§ WRITTEN TASKS
1. In the commit, why are finalizing runs kept out of the missing-process path?
2. Reproduce a passage from the commit, starting at the words "Run rsync and" and ending after "stdout=f, stderr=subprocess.STDOUT, start_new_session=True)".

(bugfix) Track rsync process state for running backups

Record rsync process pid and execution phase while normal backup runs are
active so the worker can reconcile stale running rows when rsync has
already disappeared.

Keep finalizing runs out of the missing-process path to avoid marking
slow post-rsync stats collection as a failed transfer.

Closes #54
This commit is contained in:
2026-05-23 00:26:22 +02:00
parent 6eb1b4add3
commit 28da9c4096
5 changed files with 146 additions and 4 deletions

View File

@@ -346,16 +346,46 @@ def run_scheduled(
state_callback(
{
"status": "running",
"phase": "preparing",
"snapshot": str(incomplete_dir),
"log": str(log_path),
"rsync": {"command": cmd, "exit_code": None},
}
)
result = run_rsync(cmd, log_path=log_path, timeout_seconds=timeout_seconds, cancel_check=cancel_check)
def process_started(pid: int, pgid: int) -> None:
if state_callback is None:
return
state_callback(
{
"status": "running",
"phase": "rsync",
"snapshot": str(incomplete_dir),
"log": str(log_path),
"rsync": {"command": cmd, "exit_code": None, "pid": pid, "pgid": pgid},
}
)
result = run_rsync(
cmd,
log_path=log_path,
timeout_seconds=timeout_seconds,
cancel_check=cancel_check,
process_started=process_started if state_callback is not None else None,
)
log_tail = _read_log_tail(log_path)
warning = classify_rsync_warning(result.exit_code, log_tail)
successful_or_warning = result.exit_code == 0 or warning is not None
if state_callback is not None:
state_callback(
{
"status": "running",
"phase": "finalizing",
"snapshot": str(incomplete_dir),
"log": str(log_path),
"rsync": {"command": cmd, "exit_code": result.exit_code, "log_tail": log_tail},
}
)
end_ts = utc_now()
meta["ended_at"] = format_iso_z(end_ts)

View File

@@ -82,6 +82,7 @@ def run_rsync(
log_path: Path,
timeout_seconds: int,
cancel_check: Callable[[], bool] | None = None,
process_started: Callable[[int, int], None] | None = None,
) -> RsyncResult:
"""
Run rsync and always write stdout/stderr to log_path.
@@ -95,6 +96,8 @@ def run_rsync(
with log_path.open("ab") as f:
process = subprocess.Popen(command, stdout=f, stderr=subprocess.STDOUT, start_new_session=True)
if process_started is not None:
process_started(process.pid, os.getpgid(process.pid))
started = time.monotonic()
while True:
exit_code = process.poll()

View File

@@ -225,6 +225,9 @@ def _record_running_state(run_id: int, state: dict[str, object]) -> None:
log_path = state.get("log")

(Recorded data)

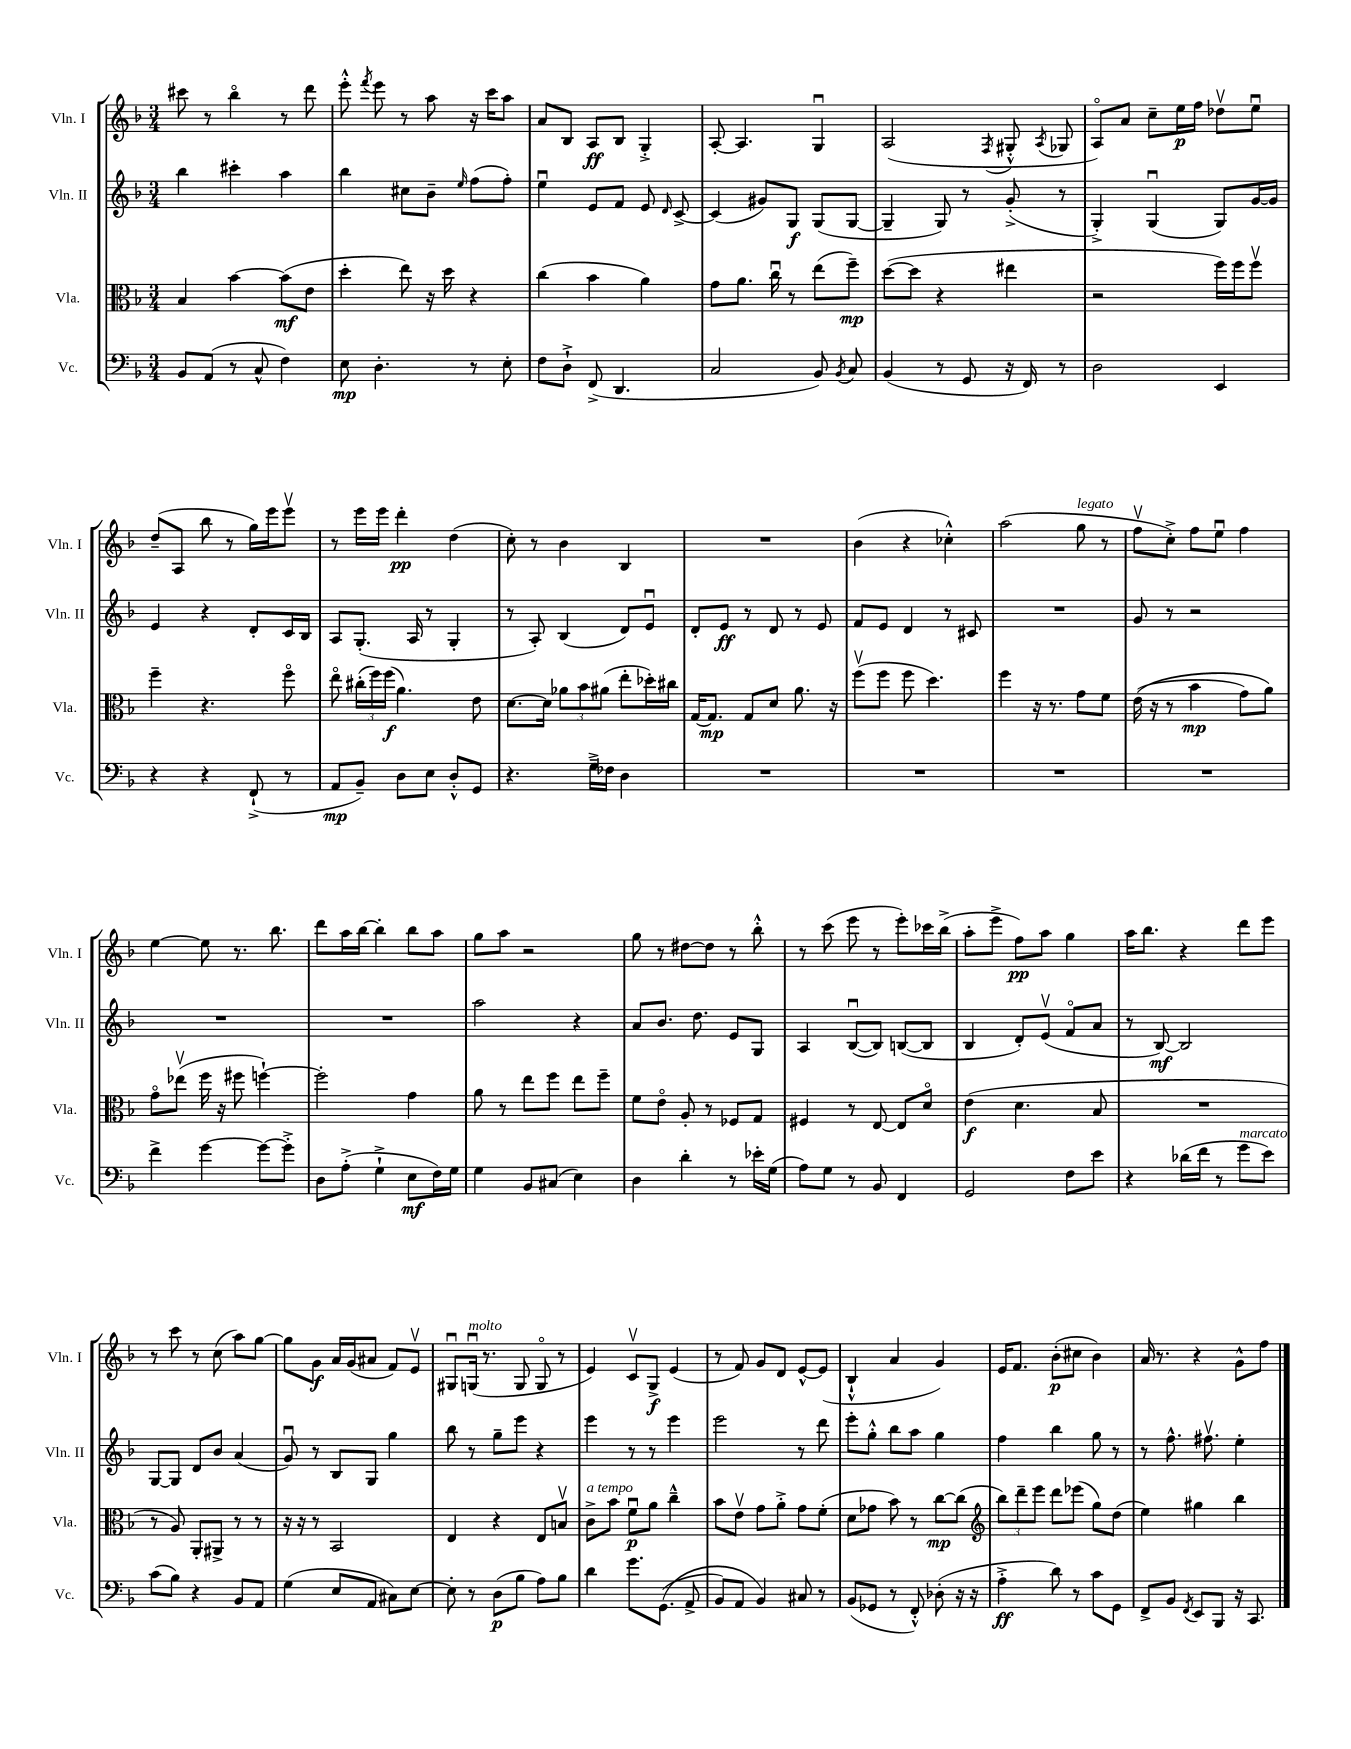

**kern	**kern	**kern	**kern
*staff4	*staff3	*staff2	*staff1
*clefF4	*clefC3	*clefG2	*clefG2
*k[b-]	*k[b-]	*k[b-]	*k[b-]
*M3/4	*M3/4	*M3/4	*M3/4
8BB-/L	4B-/	4bb-\	8ccc#\
(8AA/J	.	.	8r
8r	[4b-\	4ccc#'\	4bb-o\
8C^^/	.	.	.
4F\)	(8b-\]L	4aa\	8r
.	8e\J	.	8ddd\
=	=	=	=
8E\	4dd'\	4bb-\	8eee'^^\
.	.	.	8qfff/
4.D'\	.	.	8eee\
.	8ee\)	8cc#\L	8r
.	16r	8b-~\J	8aa\
.	16dd\	.	.
.	.	16qqee/	.
8r	4r	(8ff\L	16r
.	.	.	16ccc\LK
8E'\	.	8ff'\J)	8aa\J
=	=	=	=
8F\L	(4cc\	4eeu\	8a/L
8D`^\J	.	.	8B-/J
(8FF^/	4b-\	8e/L	8A/L
4.DD/	.	8f/J	8B-/J
.	4a\)	8e/	4G'^/
.	.	16qqd/	.
.	.	[8c^/	.
=	=	=	=
2C/	8g\L	(4c/]	[8A'/
.	8.a\J	.	4.A/]
.	.	8g#/L)	.
.	16ccu\	.	.
.	8r	8G/J	.
8BB-/)	(8ee\L	(8G/L	4Gu/
8qBB-/	.	.	.
8C/	8ff~\J)	[8G/J	.
=	=	=	=
(4BB-/	([8dd\L	4G~/]	(2A/
.	8dd\]J	.	.
8r	4r	8G/)	.
8GG/	.	8r	.
.	.	.	8qF/
16r	4ee#\	(8g'^/	8G#'^^/
16FF/)	.	.	.
.	.	.	8qA/
8r	.	8r	8G-/
=	=	=	=
2D\	2r	4G'^/)	8Ao/L)
.	.	.	8a/J
.	.	(4Gu/	8cc~\L
.	.	.	16ee\L
.	.	.	16ff\JJ
4EE/	16ff\LL)	8G/L)	8dd-v\L
.	16ff\J	.	.
.	8ffv\J	[16g/L	8eeu\J
.	.	16g/]JJ	.
=	=	=	=
4r	4ff~\	4e/	(8dd~/L
.	.	.	8A/J
4r	4.r	4r	8bb-\
.	.	.	8r
(8FF`^/	.	8d'/L	16gg\LL)
.	.	.	16eee\J
8r	8ffo\	16c/L	8eeev\J
.	.	16B-/JJ	.
=	=	=	=
8AA/L	8eeo\	8A/L	8r
8BB-~/J)	(24cc#'\LL	(8.G'/J	16eee\LL
.	24ff\)	.	.
.	.	.	16eee\JJ
.	(24ff\JJ	.	.
8D\L	4.a\)	.	4ddd'\
.	.	16A/	.
8E\J	.	8r	.
8D'^^/L	.	4G'/	(4dd\
8GG/J	8e\	.	.
=	=	=	=
4.r	[8.d\L	8r	8cc'\)
.	.	8A'/)	8r
.	16d\]Jk	.	.
.	12a-\L	(4B-/	4b-\
.	12b-\	.	.
16G~^\LL	.	.	.
.	(12a#\J	.	.
16F-\JJ	.	.	.
4D\	8ee'\L	8d/L)	4B-/
.	16dd-'\L)	8eu/J	.
.	16cc#\JJ	.	.
=	=	=	=
2.r	[16G/LK	8d'/L	2.r
.	8.G/]J	.	.
.	.	8e/J	.
.	8G/L	8r	.
.	8d/J	8d/	.
.	8.a\	8r	.
.	.	8e/	.
.	16r	.	.
=	=	=	=
2.r	(8ffv\L	8f/L	(4b-\
.	8ff\J	8e/J	.
.	8ff\	4d/	4r
.	4.dd\)	.	.
.	.	8r	4cc-'^^\)
.	.	8c#/	.
=	=	=	=
2.r	4ff\	2.r	(2aa\
.	16r	.	.
.	8.r	.	.
.	8g\L	.	8gg\
.	8f\J	.	8r
=	=	=	=
2.r	&((16e\	8g/	8ffv\L
.	16r	.	.
.	8r	8r	8cc'^\J)
.	4b-\	2r	8ff\L
.	.	.	8eeu\J
.	8g\L)	.	4ff\
.	8a\J&)	.	.
=	=	=	=
4f^\	8go\L	2.r	[4ee\
.	(8ee-v\J	.	.
[4g\	16ff\	.	8ee\]
.	16r	.	.
.	8ff#\	.	8.r
8g\_L	[4ff`\)	.	.
.	.	.	8.bb-\
8g'^\]J	.	.	.
=	=	=	=
8D\L	2ff'\]	2.r	8ddd\L
(8A'^\J	.	.	16aa\L
.	.	.	[16bb-\JJ
4G`^\	.	.	4bb-'\]
8E\L	4g\	.	8bb-\L
16F\L)	.	.	8aa\J
16G\JJ	.	.	.
=	=	=	=
4G\	8a\	2aa\	8gg\L
.	8r	.	8aa\J
8BB-/L	8ee\L	.	2r
(8C#/J	8ff\J	.	.
4E\)	8ee\L	4r	.
.	8ff~\J	.	.
=	=	=	=
4D\	8f\L	8a/L	8gg\
.	8eo\J	8.b-/J	8r
4d'\	8A'/	.	[8dd#\L
.	.	8.dd\	.
.	8r	.	8dd#\]J
8r	8F-/L	8e/L	8r
16e-'\LL	8G/J	8G/J	8bb-'^^\
(16G\JJ	.	.	.
=	=	=	=
8A\L)	4F#/	4A/	8r
8G\J	.	.	(8ccc\
8r	8r	([8B-u/L	8eee\
8BB-/	[8E/	8B-/]J)	8r
4FF/	8E/]L	([8B/L	8eee'\L)
.	8do/J	8B/]J	16ccc-\L
.	.	.	(16bb-^\JJ
=	=	=	=
2GG/	(4e\	4B-/	8aa'\L
.	.	.	8eee^\J
.	4.d\	8d'/L)	8ff\L)
.	.	(8ev/J	8aa\J
8F\L	.	8fo/L	4gg\
8e\J	8B-/	8a/J	.
=	=	=	=
4r	2.r	8r	16aa\LK
.	.	.	8.bb-\J
.	.	[8B-/)	.
(16d-\LL	.	2B-/]	4r
16f\JJ	.	.	.
8r	.	.	.
8g\L	.	.	8ddd\L
8e\J)	.	.	8eee\J
=	=	=	=
(8c\L	8r	[8G/L	8r
8B-\J)	8A/)	8G/]J	8ccc\
4r	8AA'/L	8d/L	8r
.	8AA#^/J	8b-/J	(8cc\
8BB-/L	8r	(4a/	8aa\L)
8AA/J	8r	.	[8gg\J
=	=	=	=
(4G\	16r	8gu/)	8gg\]L
.	16r	.	.
.	8r	8r	8g\J
8E/L	2BB-/	8B-/L	16a/LL
.	.	.	(16g/J
8AA/J	.	8G/J	8a#/J
8C#\L)	.	4gg\	8f/L)
[8E\J	.	.	8ev/J
=	=	=	=
8E'\]	4E/	8bb-\	8G#u/L
8r	.	8r	(16Gu/Jk
.	.	.	8.r
(8D\L	4r	8gg~\L	.
8B-\J	.	8eee\J	8G/
8A\L)	8E/L	4r	8Go/
8B-\J	8Bv/J	.	8r
=	=	=	=
4d\	8c^\L	4eee\	4e/)
.	8b-\J	.	.
8.g\L	8fu\L	8r	8cv/L
.	8a\J	8r	8G^/J
&((8.GG\J	.	.	.
.	4cc~^^\	4eee\	(4e/
8AA^/	.	.	.
=	=	=	=
8BB-/L)	8b-\L	2eee\	8r
8AA/J	8ev\J	.	8f/)
4BB-/&)	8g\L	.	8g/L
.	8a'^\J	.	8d/J
8C#/	8g\L	8r	[8e^^/L
8r	(8f'\J	8ddd\	(8e/]J
=	=	=	=
(8BB-/L	8d\L	8eee'\L	4B-`^^/
8GG-/J	8g-\J	8gg'^^\J	.
8r	8b-\)	8bb-\L	4a/
8FF'^^/)	8r	8aa\J	.
(8D-'\	[8cc\L	4gg\	4g/)
16r	(8cc\]J	.	.
16r	.	.	.
=	=	=	=
*	*clefG2	*	*
4A'^\	12bb-\L)	4ff\	16e/LK
.	.	.	8.f/J
.	12ddd~\	.	.
.	12eee\J	.	.
8d\)	8ddd\L	4bb-\	(8b-'\L
8r	(8eee-\J	.	8cc#\J
8c\L	8gg\L)	8gg\	4b-\)
8GG\J	(8dd\J	8r	.
=	=	=	=
8FF^/L	4ee\)	8r	16a/
.	.	.	8.r
8BB-/J	.	8.ff^^\	.
8qFF/	.	.	.
8EE/L	4gg#\	.	4r
.	.	8.ff#v\	.
8BBB-/J	.	.	.
16r	4bb-\	4ee'\	8g^^\L
8.CC/	.	.	.
.	.	.	8ff\J
==	==	==	==
*-	*-	*-	*-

§ SOLUTIONS BELOW
1. To avoid marking slow post-rsync stats collection as a failed transfer.

2.
Run rsync and always write stdout/stderr to log_path.
@@ -95,6 +96,8 @@ def run_rsync(
with log_path.open("ab") as f:
process = subprocess.Popen(command, stdout=f, stderr=subprocess.STDOUT, start_new_session=True)